A, B, Degradation of primary auditory cortical tonotopic maps by pairing noise with nucleus basalis stimulation. C, Subsequent pairing of pure tones with nucleus basalis stimulation refined the map. Hatched regions had receptive field irregularity index scores of >2. See the article by Bao et al. for details.

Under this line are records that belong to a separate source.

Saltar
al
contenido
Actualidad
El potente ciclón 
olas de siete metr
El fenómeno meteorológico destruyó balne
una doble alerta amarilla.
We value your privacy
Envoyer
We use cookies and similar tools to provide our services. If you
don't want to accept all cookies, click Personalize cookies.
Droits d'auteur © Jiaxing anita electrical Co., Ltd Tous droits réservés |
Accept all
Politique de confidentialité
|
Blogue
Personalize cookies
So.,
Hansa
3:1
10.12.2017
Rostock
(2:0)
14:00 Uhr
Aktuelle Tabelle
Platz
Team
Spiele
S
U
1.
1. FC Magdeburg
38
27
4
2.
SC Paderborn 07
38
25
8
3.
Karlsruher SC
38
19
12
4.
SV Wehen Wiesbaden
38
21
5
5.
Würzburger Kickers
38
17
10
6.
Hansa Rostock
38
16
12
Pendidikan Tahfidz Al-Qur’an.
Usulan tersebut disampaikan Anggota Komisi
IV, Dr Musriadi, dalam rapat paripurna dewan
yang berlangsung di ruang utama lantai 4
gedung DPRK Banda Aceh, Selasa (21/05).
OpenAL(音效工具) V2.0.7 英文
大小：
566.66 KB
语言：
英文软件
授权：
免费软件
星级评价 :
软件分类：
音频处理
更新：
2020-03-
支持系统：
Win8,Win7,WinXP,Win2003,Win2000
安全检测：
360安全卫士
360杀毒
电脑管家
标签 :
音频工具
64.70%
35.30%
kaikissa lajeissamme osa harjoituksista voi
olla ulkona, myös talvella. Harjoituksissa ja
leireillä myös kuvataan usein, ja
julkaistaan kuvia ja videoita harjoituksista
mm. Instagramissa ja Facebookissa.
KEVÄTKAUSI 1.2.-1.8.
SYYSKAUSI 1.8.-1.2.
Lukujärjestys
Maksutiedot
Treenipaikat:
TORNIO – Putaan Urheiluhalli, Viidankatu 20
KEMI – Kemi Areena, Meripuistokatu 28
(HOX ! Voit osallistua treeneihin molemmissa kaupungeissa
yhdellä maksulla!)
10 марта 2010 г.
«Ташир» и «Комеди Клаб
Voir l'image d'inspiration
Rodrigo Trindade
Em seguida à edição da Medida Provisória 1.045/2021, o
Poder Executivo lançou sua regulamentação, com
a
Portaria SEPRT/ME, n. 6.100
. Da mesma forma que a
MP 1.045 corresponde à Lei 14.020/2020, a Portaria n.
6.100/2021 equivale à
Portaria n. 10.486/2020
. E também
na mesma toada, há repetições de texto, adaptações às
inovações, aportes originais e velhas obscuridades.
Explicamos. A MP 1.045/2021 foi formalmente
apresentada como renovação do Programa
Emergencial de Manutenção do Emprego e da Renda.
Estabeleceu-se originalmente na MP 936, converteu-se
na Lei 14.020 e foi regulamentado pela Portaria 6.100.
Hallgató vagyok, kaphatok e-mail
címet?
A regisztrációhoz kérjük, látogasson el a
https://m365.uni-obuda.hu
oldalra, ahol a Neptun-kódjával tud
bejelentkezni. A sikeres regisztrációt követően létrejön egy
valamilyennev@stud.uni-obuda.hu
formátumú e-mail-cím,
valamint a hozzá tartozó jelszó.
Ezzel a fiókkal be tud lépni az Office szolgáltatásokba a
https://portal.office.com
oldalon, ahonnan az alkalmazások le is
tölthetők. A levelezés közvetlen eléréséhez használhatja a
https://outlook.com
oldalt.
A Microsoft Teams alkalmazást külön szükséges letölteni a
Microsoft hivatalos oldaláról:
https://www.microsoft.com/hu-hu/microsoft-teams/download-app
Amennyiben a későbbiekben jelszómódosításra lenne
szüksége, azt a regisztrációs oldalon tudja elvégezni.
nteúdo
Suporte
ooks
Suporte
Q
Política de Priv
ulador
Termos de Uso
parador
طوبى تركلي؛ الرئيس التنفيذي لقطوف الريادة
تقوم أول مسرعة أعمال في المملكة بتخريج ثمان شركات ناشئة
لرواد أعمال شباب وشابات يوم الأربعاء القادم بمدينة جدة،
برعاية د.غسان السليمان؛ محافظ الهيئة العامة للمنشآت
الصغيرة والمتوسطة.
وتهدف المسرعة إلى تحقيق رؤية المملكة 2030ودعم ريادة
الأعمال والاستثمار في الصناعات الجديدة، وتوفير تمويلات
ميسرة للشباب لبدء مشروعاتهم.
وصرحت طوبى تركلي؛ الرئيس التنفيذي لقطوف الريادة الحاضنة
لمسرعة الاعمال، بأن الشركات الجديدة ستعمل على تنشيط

Behavioral/Systems/Cognitive
Swimming with Serotonin
Spike Timing-Dependent Serotonergic Neuromodulation of Synaptic Strength Intrinsic to a Central Pattern Generator Circuit
Akira Sakurai and Paul S. Katz
(see pages 10745-10755)
Usually spike timing is thought of as a means to alter homosynaptic plasticity. However, this week Sakurai and Katz describe spike-timing dependence of a heterosynaptic pathway in the mollusk Tritonia diomedea. In these pink-colored beasts, a central pattern generator circuit includes dorsal and ventral swim interneurons (DSIs and VSIs, respectively) and a cerebral interneuron C2. This circuit initiates the escape swimming response in efferent flexion neurons and keeps Tritonia out of the way of hungry echinoderms. The serotonergic DSI neurons modulate both C2 and VSI neurons. The authors analyzed the synapse between VSI and ventral flexion neurons. When VSI neurons fired within 10 sec of the neuromodulatory DSI neurons, the VSI-evoked synaptic response on motor neurons was greatly enhanced, but with an interval of ≥20 sec, the response was dampened. This biphasic response was also observed with simulated escape swim activity. Although the underlying cellular mechanisms remain to be explored, the timing seems matched to the practical needs of the escape response with enhancing activity when it is needed most.